La teoría de la colonialidad de Aníbal Quijano

La teoría de la colonialidad de Aníbal Quijano

Introduction to Aníbal Quijano and Coloniality of Power

The section introduces Aníbal Quijano, a Peruvian sociologist known for his work on the coloniality of power and its impact on global structures.

Aníbal Quijano's Background

  • Aníbal Quijano, born on November 17, 1928, in Peru, was a sociologist who studied at the Universidad Nacional Mayor de San Marcos.
  • He later worked at the University of Bridgehampton in New York, USA.
  • Quijano authored "The Coloniality of Power," a pivotal work analyzing the political, social, and economic implications of globalization stemming from the colonization of America.

Contributions and Influence of Aníbal Quijano

This part delves into Quijano's significant contributions to social science and his influence on subsequent generations of researchers.

Impactful Work

  • Quijano engaged in critical reflections and debates that shaped regional discourse.
  • His theories challenge existing power structures by advocating for transformative social practices that address historical inequalities.

Understanding Coloniality of Power in Latin America

Discusses how Latin American critical thought has focused on power dynamics within the region, particularly colonial legacies.

Coloniality Concept

  • Latin American critical thought examines power structures post-colonization affecting national identities and dependencies.
  • Quijano coined "coloniality of power" to describe modern power structures rooted in global domination originating from European colonialism.

Five Basic Spheres of Social Existence According to Quijano

Explores the five fundamental aspects crucial for social existence as outlined by Aníbal Quijano.

Key Spheres

  • Work, sex, subjectivity (including intersubjectivity), collective or public authority, and nature are essential for societal reproduction.
  • Control over these spheres perpetuates power relations shaping social interactions and hierarchies.

Elements Constituting Social Power Relations

Examines the elements comprising social power relations according to Aníbal Quijano's framework.

Components of Power

  • Social power involves domination, exploitation, and conflict across various spheres like work, authority, and subjectivity.

Historical Structures and Power Dynamics

An exploration of historical structures, power dynamics, and the coloniality of power as outlined by Quijano.

Historical Structures and Institutions

  • Quijano discusses how patterns of behavior and corresponding institutions can be termed as structures, guiding the reproduction of social behaviors within specific models set by social institutions.

Power Relations and Conflict

  • History is marked by disputes for control across various social realms, perpetuating relations of domination, exploitation, and conflict that shape social behaviors.

Coloniality of Power in Modernity

  • The coloniality of power emerges from the conquest of America between the late 15th and early 16th centuries, intertwining with global capitalism to establish a pattern of dominance.

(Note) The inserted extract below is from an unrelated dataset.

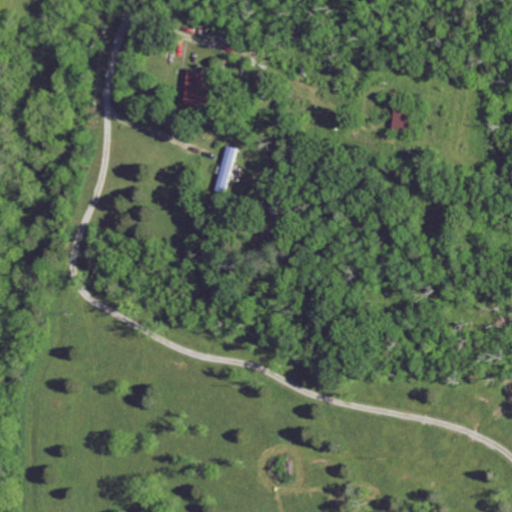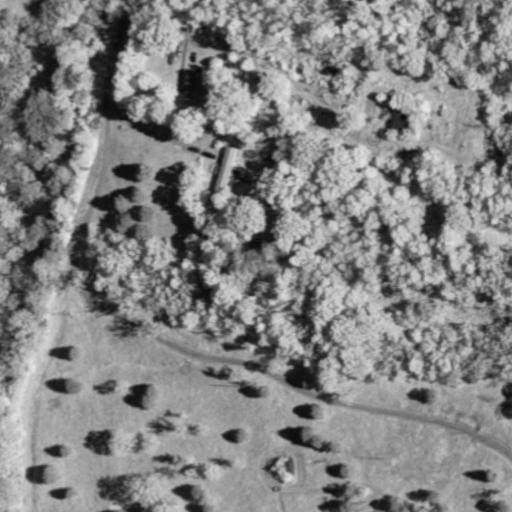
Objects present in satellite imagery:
building: (198, 88)
road: (157, 135)
building: (228, 168)
road: (152, 337)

Intersection of Race and Power

  • The coloniality introduces a system based on hierarchical social classifications globally, with race as a central category shaping modern identities alongside class, gender, and sexuality.

Formation of Racial Hierarchies

Quijano delves into the construction of racial hierarchies through historical processes.

Role of Race in Identity Formation

  • The concept of race plays a pivotal role in shaping global geocultural identities post-Hispanic colonialism in the 16th century, intertwining with other forms of social classification.

Impact on Intersubjective Relations

  • Early debates during colonization led to perceptions that non-Europeans possessed biologically inferior structures compared to Europeans, influencing societal attitudes towards cultural differences.

Perpetuation Through Racism

  • Racism becomes ingrained in social domination under the coloniality pattern, linking ideas about race to material and intersubjective forms of subjugation.

Coloniality's Influence on Labor Control

A discussion on how labor control evolved under coloniality's influence.

Evolution Towards Capitalist Control

  • Post-America conquest saw the emergence of a unified structure for labor exploitation geared towards global market production dominated by capitalistic forces.

Structural Transformation Under Capitalism

  • Capitalism redefined labor control mechanisms by absorbing existing forms while structuring them around capital-wage relationships within a global market framework.

Identity Formation Within Coloniality

Exploration into how new identities are shaped within the colonial power structure.

Cultural Identity Groupings

The Impact of Eurocentrism and Coloniality in Latin America

The discussion delves into the perpetuation of dominance by colonizers through Eurocentrism, which distorts the perspective of the colonized, leading to a colonial power matrix that persists in Latin America despite independence efforts.

Eurocentrism and Dominance

  • Colonizers perpetuate and naturalize their dominance by appropriating intellectual and technological achievements.
  • Eurocentrism imposes a distorted mirror on the colonized, obscuring their autonomous historical and cultural perspectives.

Colonial Power Matrix

  • Eurocentrism shapes a world centered on modern colonial capitalism, categorizing populations as inferior/superior, irrational/rational, primitive/civilized.
  • Despite Latin American independence in the 19th century, coloniality continues internally within nations under capitalist control.